■ ABOUT THIS TASK
Check the listing below for lines with the word "events" and say how many there are, with nothing but the number.

■ PROVIDED MATERIAL
****************************************
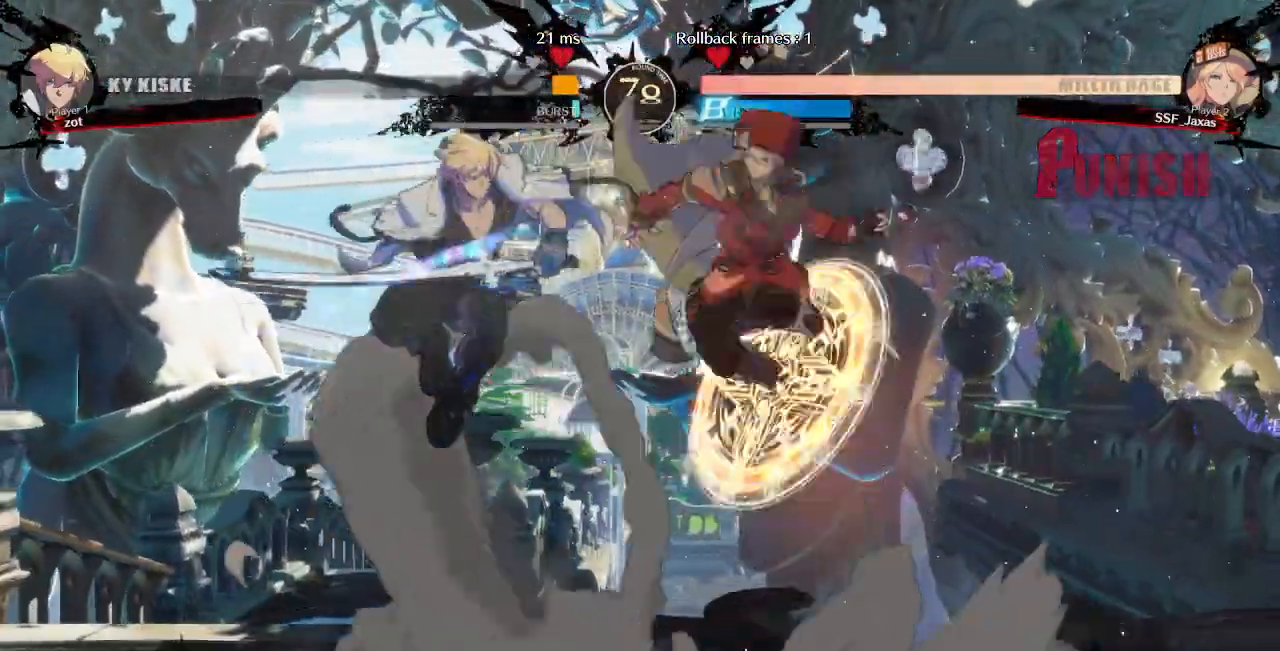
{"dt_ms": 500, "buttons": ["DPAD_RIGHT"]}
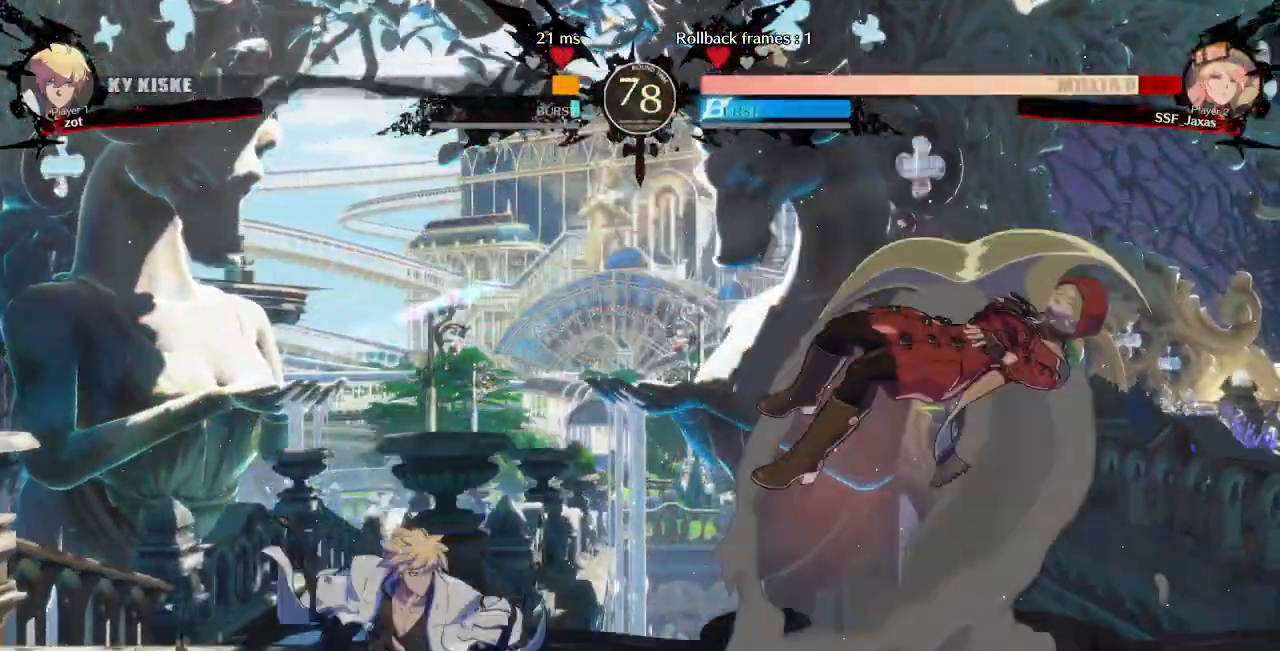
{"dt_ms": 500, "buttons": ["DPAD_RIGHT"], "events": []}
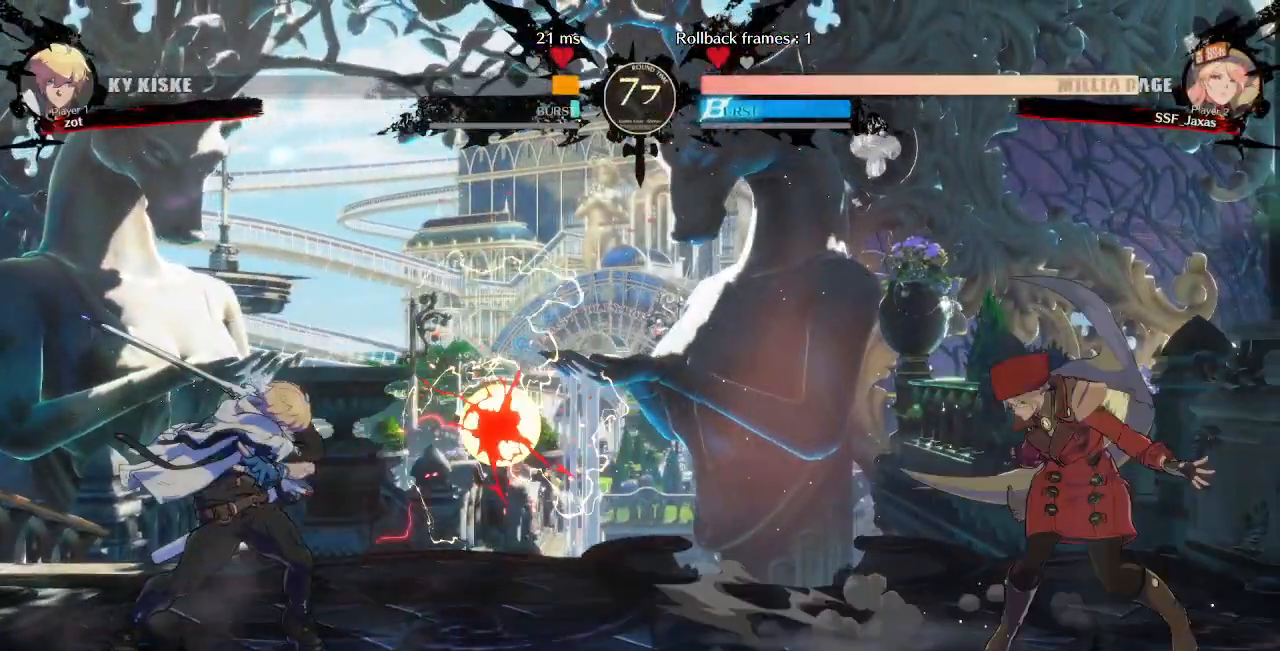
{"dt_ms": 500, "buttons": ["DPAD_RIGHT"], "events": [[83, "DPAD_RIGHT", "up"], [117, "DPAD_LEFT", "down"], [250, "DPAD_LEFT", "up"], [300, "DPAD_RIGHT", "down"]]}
****************************************
■ EXPECTED ANSWER
2